3.Representation Learning for Compressed Video Action Recognition via Attentive Cross-modal Interaction with Motion Enhancement. (Bing Li, Jiaxin Chen, Dongming Zhang, Xiuguo Bao, Di Huang)
针对压缩视频下的动作识别任务,本文提出了一种基于多尺度下运动信息增强、去噪和多模态交互的特征表示学习方法。通过多尺度的块设计引入更丰富的运动细节,而设计的去噪模块能够嵌入到多尺度模块下对粗糙的压缩运动模态进行去噪,从而达到增强压缩运动模态的目标。最后通过全局的多模态注意力模块和局部的时空注意力模块对不同层次下的压缩视频中的静态特征(I帧)和动态信息(运动向量和残差)进行交互融合,调整不同模态对不同动作识别下的重要性,从而提升模型的最终表现,而在Kinetics400、HMDB-51和UCF-101数据集上的实验证明了其优越性和有效性。
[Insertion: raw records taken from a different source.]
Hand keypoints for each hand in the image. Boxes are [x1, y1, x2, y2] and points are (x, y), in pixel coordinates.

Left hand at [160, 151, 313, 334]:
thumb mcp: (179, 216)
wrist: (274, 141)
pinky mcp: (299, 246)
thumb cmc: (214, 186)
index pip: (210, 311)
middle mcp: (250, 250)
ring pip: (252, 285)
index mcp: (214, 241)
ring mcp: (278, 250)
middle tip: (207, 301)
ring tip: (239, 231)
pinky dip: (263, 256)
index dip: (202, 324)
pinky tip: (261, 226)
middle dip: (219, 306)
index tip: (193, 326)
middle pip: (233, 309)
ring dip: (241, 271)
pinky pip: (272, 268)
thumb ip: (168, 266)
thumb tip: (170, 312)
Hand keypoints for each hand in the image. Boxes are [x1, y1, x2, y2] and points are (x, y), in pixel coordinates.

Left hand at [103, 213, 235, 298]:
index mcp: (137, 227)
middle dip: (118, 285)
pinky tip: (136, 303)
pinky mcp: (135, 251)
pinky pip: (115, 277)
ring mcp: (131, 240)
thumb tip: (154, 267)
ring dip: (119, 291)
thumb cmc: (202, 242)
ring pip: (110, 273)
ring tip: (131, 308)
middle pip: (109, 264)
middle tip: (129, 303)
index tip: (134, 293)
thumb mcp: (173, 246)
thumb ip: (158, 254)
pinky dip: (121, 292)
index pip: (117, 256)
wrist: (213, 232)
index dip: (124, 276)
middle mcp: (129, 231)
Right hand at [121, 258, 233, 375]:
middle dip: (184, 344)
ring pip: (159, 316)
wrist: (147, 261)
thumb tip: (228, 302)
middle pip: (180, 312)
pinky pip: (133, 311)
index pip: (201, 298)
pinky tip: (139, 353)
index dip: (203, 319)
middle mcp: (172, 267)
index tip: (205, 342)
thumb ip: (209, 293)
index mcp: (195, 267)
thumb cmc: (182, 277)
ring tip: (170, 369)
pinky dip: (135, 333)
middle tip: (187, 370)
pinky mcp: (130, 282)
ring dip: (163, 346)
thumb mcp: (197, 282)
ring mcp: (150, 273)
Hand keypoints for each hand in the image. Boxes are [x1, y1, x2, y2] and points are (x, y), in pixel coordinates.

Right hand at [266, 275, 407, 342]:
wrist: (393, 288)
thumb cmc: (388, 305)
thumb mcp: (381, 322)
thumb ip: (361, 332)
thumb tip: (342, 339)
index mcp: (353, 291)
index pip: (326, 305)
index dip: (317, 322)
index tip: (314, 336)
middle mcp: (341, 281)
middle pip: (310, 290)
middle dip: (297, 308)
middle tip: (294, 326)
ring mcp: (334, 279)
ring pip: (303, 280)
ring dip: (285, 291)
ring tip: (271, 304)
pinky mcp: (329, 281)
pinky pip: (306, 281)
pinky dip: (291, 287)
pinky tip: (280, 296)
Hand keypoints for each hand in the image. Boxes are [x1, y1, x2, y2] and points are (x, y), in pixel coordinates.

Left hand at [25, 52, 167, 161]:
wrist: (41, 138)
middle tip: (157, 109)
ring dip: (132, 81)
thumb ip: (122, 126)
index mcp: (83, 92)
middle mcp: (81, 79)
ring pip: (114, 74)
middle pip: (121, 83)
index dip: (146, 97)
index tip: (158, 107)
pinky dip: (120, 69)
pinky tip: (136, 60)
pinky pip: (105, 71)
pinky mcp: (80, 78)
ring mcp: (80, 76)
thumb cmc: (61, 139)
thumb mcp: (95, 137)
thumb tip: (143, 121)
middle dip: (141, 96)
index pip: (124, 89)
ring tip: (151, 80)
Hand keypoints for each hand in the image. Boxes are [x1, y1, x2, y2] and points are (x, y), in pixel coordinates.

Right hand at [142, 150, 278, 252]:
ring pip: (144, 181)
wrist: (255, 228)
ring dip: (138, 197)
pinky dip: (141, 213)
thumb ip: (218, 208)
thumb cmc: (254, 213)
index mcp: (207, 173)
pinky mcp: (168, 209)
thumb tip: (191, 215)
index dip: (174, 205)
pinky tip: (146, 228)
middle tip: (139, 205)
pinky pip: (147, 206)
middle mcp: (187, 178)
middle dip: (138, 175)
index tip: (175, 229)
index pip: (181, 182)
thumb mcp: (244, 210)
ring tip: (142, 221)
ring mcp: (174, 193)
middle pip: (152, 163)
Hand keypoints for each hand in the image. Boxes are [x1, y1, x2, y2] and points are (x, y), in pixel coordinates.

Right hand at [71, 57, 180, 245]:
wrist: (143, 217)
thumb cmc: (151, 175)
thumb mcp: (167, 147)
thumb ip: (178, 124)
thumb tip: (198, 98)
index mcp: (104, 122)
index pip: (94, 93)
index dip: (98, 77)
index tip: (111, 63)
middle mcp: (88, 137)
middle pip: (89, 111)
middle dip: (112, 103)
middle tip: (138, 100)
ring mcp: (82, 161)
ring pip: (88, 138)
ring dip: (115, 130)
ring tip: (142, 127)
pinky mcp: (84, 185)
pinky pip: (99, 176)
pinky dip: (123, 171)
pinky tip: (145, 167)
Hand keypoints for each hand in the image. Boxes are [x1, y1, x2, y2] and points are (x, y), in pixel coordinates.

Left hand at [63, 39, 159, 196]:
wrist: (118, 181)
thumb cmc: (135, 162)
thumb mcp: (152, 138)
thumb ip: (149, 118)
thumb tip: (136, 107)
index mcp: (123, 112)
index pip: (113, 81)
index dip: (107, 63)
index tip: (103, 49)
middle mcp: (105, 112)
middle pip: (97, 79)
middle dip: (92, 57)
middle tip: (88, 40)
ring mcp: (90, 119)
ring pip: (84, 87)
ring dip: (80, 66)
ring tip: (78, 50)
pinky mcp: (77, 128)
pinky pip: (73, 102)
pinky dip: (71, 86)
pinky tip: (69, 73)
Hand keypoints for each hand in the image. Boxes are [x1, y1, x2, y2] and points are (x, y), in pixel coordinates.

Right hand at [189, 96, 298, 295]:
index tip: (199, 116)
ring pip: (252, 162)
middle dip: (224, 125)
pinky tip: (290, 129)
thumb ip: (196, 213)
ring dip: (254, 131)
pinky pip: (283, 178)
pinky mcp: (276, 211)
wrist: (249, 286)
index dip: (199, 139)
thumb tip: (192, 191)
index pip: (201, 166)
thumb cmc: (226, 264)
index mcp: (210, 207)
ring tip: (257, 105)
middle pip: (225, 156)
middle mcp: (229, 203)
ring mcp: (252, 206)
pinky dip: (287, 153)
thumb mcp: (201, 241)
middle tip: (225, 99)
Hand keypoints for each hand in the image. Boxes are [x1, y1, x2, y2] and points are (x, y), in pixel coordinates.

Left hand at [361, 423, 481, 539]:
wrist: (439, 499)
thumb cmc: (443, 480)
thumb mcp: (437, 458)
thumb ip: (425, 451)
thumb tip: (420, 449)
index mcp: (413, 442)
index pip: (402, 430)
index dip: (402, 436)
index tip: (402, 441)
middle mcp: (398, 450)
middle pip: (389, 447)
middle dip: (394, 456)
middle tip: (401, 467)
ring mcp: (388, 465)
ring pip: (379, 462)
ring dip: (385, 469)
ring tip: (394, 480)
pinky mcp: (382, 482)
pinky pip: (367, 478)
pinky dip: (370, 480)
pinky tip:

This paper proposes a feature representation learning method based on motion cues enhancement, denoising and multi-modality interaction at multiple scales for compressed video action recognition. Richer motion details are introduced through multi-scale block design, while the designed denoising module can be embedded to denoise coarse compressed motion modalities within multi-scale blocks, thus achieving the goal of enhancing compressed motion modalities. Finally, the static features (I-frames) and dynamic features (motion vectors and residuals) in compressed videos under different levels are interactively fused by the global multi-modallity attention module and the local spatio-temporal attention module to adjust the importance between different modalities under different actions, so as to enhance the final performance of the model. Experiments on the Kinetics400, HMDB-51 and UCF-101 datasetdemonstrate its superiority and effectiveness.